Das Pap Boat
Das kleine bootsförmige Gefäß diente dazu, breiige Nahrung oder Flüssigkeit an Säuglinge und geschwächte Menschen zu geben.
- Zeit
- 17. bis frühes 20. Jahrhundert
- Räume und Netzwerke
- Kinder- und Krankenpflege
- Zeitfenster im Museum
- Ca. 500–1750 · Hospital & Gemeinschaft

Was hier auf dem Spiel steht
Das Pap Boat gehört zu jenen Museumsobjekten, deren vertraut wirkende Form schnell eine zu glatte Geschichte erzeugt. Die bootsartige Schale mit Ausguss und Griff konnte dünnen Brei oder Flüssigkeit aufnehmen; erhaltene Stücke bestehen aus Keramik, Holz und Metall. Ein französisches Exemplar wird in das späte 18. Jahrhundert datiert, ein hölzernes europäisches Stück in das frühe 20. Jahrhundert. Schon diese Spannweite zeigt: Pap Boats waren keine einheitliche Modellreihe.
Das Objektfenster liest deshalb Material und Sprache ebenso aufmerksam wie den vermuteten Gebrauch. Katalogtitel nennen solche Gefäße teils „invalid feeding cup“ und verbinden die Form mit einer historischen Kategorie von Hilfsbedürftigkeit. Erhaltene Dinge belegen, dass solche Gefäße hergestellt und gesammelt wurden. Sie verraten ohne zusätzliche Gebrauchsspuren, Haushaltsbücher oder Krankenakten jedoch nicht, wie häufig, von wem und mit welchem Ergebnis sie verwendet wurden.

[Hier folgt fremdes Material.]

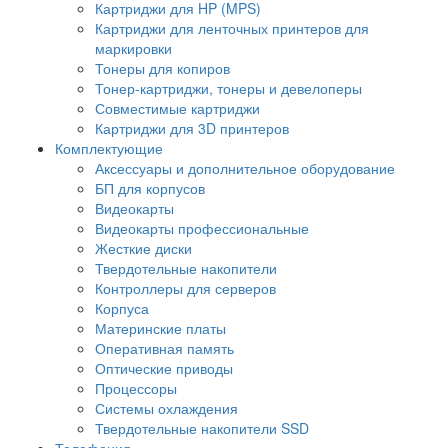
Картриджи для HP (MPS)
Картриджи для ленточных принтеров для
маркировки
Тонеры для копиров
Тонер-картриджи, тонеры и девелоперы
Совместимые картриджи
Картриджи для 3D принтеров
Комплектующие
Аксессуары и дополнительное оборудование
БП для корпусов
Видеокарты
Видеокарты профессиональные
Жесткие диски
Твердотельные накопители
Контроллеры для серверов
Корпуса
Материнские платы
Оперативная память
Оптические приводы
Процессоры
Системы охлаждения
Твердотельные накопители SSD
Телефония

Warum Das Pap Boat in diesem Museum steht
Das unscheinbare Boot verbindet Design, Ernährung und Überlebenschancen. Es erinnert daran, dass Materialkultur unmittelbare gesundheitliche Folgen hat.
Wie verändert ein Gefäß die Beziehung zwischen Nahrung, Hygiene und Fürsorge?
3 Prüfaufträge statt fertiger Antworten
Die Aufgaben lassen sich mit den Quellenkarten am Ende der Seite bearbeiten. Entscheidend ist, Behauptung, Beleg, Perspektive und Leerstelle auseinanderzuhalten.
- 01
Welche zusätzlichen Quellen wären erforderlich, um Nutzung, Zielgruppen und regionale Verbreitung von Pap Boats jenseits einzelner Sammlungsobjekte zu bestimmen?
- 02
Wie beeinflussen historische und heutige Produktbezeichnungen die Erwartung, wer beim Essen und Trinken handelt und wer behandelt wird?
- 03
Welche Gebrauchsspuren könnten Materialeigenschaften belegen, ohne vorschnell eine konkrete Pflegehandlung zu unterstellen?
Das Zeitfenster neben dem Exponat
Die Epochenräume bilden die deutsch geprägte Hauptchronologie. Bei internationalen Exponaten dient diese Zuordnung als zeitlicher Vergleich, nicht als Gleichsetzung regionaler Geschichte.
Das Hospital war lange mehr Schutzraum als Behandlungshaus
Mittelalterliche und frühneuzeitliche Hospitäler nahmen Arme, Pilger, Alte und Kranke auf. Pflege, Unterkunft, Seelsorge und soziale Ordnung ließen sich kaum trennen.
Vollständiges Zeitfenster öffnen →- Im Zuhause
- Der Wunsch, im vertrauten Umfeld zu bleiben, reagiert auch auf die alte Erfahrung, dass institutionelle Aufnahme Sicherheit und Kontrollverlust zugleich bedeuten kann.
- Ambulant
- Ambulante Versorgung verbindet organisierte Hilfe mit dem Erhalt des eigenen Lebensortes – eine Antwort auf die historische Trennung von Haus und Institution.
- Stationär
- Moderne Einrichtungen sind keine Hospitäler der Vormoderne. Dennoch bleiben Wohnen, Teilhabe, Schutz und Pflege strukturell miteinander verbunden.